| TASK DETAILS |
Please copy the entries below exactly, from the start of the entries through the line containing "کنترل ورود کارمندان بدون کلید", including both ends.

| PROVIDED DATA |
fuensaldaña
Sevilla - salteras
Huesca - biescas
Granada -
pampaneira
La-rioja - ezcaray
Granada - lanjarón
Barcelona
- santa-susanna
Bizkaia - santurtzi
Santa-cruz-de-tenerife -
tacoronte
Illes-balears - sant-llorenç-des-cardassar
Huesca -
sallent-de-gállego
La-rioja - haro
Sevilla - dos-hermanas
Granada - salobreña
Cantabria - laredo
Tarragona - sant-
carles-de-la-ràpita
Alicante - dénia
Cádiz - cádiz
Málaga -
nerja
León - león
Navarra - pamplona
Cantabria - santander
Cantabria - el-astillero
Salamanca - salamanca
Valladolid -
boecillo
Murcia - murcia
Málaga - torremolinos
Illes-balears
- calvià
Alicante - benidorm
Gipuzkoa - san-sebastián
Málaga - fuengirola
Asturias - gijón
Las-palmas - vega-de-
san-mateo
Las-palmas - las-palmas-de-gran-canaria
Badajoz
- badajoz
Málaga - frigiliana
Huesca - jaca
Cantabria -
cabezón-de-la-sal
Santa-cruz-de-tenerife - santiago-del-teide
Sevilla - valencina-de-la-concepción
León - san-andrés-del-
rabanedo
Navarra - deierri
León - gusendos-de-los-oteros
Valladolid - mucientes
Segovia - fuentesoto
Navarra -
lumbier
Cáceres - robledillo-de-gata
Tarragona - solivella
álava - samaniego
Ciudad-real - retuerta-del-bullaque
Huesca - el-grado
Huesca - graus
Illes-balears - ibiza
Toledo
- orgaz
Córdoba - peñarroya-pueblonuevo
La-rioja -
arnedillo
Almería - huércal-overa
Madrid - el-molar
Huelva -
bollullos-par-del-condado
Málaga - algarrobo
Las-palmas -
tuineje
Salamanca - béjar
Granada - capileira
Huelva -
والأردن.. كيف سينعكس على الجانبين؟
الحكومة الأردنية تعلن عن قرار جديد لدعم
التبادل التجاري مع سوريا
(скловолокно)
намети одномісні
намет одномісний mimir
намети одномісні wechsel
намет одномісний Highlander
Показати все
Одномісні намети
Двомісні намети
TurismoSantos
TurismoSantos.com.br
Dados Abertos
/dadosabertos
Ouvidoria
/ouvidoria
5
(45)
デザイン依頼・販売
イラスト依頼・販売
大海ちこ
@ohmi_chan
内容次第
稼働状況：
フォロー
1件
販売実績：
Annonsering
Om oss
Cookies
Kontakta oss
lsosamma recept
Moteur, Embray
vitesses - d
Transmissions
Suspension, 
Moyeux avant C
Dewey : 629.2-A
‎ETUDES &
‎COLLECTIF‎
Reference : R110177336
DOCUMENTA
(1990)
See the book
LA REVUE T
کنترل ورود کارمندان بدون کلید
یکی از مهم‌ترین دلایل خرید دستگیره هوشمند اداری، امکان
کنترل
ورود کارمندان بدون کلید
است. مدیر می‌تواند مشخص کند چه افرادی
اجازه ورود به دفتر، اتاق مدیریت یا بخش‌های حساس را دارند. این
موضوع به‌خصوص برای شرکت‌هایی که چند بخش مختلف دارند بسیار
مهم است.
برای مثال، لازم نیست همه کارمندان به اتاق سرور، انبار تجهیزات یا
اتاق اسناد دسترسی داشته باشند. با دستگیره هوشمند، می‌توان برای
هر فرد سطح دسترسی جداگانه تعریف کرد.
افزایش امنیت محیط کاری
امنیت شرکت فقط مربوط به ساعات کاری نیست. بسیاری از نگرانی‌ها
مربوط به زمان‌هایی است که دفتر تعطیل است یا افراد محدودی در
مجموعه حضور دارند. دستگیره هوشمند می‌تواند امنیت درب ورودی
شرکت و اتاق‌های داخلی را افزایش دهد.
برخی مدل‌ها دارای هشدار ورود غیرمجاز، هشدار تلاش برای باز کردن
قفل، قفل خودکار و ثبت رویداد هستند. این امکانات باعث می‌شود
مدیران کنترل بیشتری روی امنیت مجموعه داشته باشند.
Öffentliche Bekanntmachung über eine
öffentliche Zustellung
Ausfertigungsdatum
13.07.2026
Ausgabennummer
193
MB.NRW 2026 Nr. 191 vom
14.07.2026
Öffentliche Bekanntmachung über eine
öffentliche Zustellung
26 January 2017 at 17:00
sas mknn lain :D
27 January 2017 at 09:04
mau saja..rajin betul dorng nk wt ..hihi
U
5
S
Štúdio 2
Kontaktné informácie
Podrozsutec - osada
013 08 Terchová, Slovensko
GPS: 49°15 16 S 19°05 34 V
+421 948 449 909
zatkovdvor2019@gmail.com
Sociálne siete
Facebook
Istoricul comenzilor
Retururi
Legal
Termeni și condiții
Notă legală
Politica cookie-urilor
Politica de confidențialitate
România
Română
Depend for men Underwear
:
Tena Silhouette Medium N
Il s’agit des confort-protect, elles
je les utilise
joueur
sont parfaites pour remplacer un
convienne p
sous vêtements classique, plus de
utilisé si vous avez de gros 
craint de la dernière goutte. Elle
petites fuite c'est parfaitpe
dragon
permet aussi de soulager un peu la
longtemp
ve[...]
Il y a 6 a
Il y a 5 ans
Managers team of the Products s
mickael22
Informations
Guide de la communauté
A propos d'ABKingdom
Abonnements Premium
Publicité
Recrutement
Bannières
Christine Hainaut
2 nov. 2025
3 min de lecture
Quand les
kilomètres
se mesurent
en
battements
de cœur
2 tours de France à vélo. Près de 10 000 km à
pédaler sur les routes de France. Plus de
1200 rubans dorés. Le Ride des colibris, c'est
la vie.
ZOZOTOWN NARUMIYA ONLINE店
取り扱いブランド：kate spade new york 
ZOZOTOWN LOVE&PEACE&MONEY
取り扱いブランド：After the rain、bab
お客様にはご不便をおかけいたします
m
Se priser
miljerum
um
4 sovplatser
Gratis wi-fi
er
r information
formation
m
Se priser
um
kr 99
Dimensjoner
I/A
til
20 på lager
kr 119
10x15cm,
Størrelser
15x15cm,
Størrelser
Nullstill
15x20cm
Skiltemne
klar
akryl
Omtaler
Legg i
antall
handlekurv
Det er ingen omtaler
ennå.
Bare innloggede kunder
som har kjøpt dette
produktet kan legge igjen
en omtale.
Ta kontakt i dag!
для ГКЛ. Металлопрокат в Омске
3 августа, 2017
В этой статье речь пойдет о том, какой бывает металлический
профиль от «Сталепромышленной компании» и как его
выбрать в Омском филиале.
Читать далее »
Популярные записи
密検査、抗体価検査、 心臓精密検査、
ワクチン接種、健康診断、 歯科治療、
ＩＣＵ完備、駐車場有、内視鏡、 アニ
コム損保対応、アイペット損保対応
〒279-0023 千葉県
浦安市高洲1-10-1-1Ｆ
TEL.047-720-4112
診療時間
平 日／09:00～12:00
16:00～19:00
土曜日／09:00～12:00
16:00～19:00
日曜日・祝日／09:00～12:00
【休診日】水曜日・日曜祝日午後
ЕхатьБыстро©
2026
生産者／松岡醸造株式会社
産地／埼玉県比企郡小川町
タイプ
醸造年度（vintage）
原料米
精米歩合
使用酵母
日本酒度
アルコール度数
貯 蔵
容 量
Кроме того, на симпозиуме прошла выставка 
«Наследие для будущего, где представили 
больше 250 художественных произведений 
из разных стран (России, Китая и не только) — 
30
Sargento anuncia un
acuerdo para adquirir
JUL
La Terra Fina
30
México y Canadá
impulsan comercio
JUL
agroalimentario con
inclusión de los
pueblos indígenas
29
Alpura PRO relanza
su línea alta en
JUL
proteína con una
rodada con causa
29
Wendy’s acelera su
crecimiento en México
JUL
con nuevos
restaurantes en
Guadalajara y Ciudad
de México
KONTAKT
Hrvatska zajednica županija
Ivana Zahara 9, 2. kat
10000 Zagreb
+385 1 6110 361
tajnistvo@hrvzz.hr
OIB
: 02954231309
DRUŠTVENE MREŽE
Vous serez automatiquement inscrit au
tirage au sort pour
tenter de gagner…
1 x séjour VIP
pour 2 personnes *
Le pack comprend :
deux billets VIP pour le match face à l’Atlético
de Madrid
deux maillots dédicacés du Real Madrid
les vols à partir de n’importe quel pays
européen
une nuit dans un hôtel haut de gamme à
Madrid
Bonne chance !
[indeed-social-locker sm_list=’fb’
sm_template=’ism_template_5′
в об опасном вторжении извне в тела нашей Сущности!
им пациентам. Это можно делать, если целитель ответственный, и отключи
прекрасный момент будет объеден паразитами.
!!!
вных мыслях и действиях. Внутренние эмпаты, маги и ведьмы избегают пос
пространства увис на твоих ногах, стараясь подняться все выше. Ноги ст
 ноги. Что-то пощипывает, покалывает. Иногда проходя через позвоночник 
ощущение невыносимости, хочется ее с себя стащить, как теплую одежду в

| OUTPUT OF THE TASK |
fuensaldaña
Sevilla - salteras
Huesca - biescas
Granada -
pampaneira
La-rioja - ezcaray
Granada - lanjarón
Barcelona
- santa-susanna
Bizkaia - santurtzi
Santa-cruz-de-tenerife -
tacoronte
Illes-balears - sant-llorenç-des-cardassar
Huesca -
sallent-de-gállego
La-rioja - haro
Sevilla - dos-hermanas
Granada - salobreña
Cantabria - laredo
Tarragona - sant-
carles-de-la-ràpita
Alicante - dénia
Cádiz - cádiz
Málaga -
nerja
León - león
Navarra - pamplona
Cantabria - santander
Cantabria - el-astillero
Salamanca - salamanca
Valladolid -
boecillo
Murcia - murcia
Málaga - torremolinos
Illes-balears
- calvià
Alicante - benidorm
Gipuzkoa - san-sebastián
Málaga - fuengirola
Asturias - gijón
Las-palmas - vega-de-
san-mateo
Las-palmas - las-palmas-de-gran-canaria
Badajoz
- badajoz
Málaga - frigiliana
Huesca - jaca
Cantabria -
cabezón-de-la-sal
Santa-cruz-de-tenerife - santiago-del-teide
Sevilla - valencina-de-la-concepción
León - san-andrés-del-
rabanedo
Navarra - deierri
León - gusendos-de-los-oteros
Valladolid - mucientes
Segovia - fuentesoto
Navarra -
lumbier
Cáceres - robledillo-de-gata
Tarragona - solivella
álava - samaniego
Ciudad-real - retuerta-del-bullaque
Huesca - el-grado
Huesca - graus
Illes-balears - ibiza
Toledo
- orgaz
Córdoba - peñarroya-pueblonuevo
La-rioja -
arnedillo
Almería - huércal-overa
Madrid - el-molar
Huelva -
bollullos-par-del-condado
Málaga - algarrobo
Las-palmas -
tuineje
Salamanca - béjar
Granada - capileira
Huelva -
والأردن.. كيف سينعكس على الجانبين؟
الحكومة الأردنية تعلن عن قرار جديد لدعم
التبادل التجاري مع سوريا
(скловолокно)
намети одномісні
намет одномісний mimir
намети одномісні wechsel
намет одномісний Highlander
Показати все
Одномісні намети
Двомісні намети
TurismoSantos
TurismoSantos.com.br
Dados Abertos
/dadosabertos
Ouvidoria
/ouvidoria
5
(45)
デザイン依頼・販売
イラスト依頼・販売
大海ちこ
@ohmi_chan
内容次第
稼働状況：
フォロー
1件
販売実績：
Annonsering
Om oss
Cookies
Kontakta oss
lsosamma recept
Moteur, Embray
vitesses - d
Transmissions
Suspension, 
Moyeux avant C
Dewey : 629.2-A
‎ETUDES &
‎COLLECTIF‎
Reference : R110177336
DOCUMENTA
(1990)
See the book
LA REVUE T
کنترل ورود کارمندان بدون کلید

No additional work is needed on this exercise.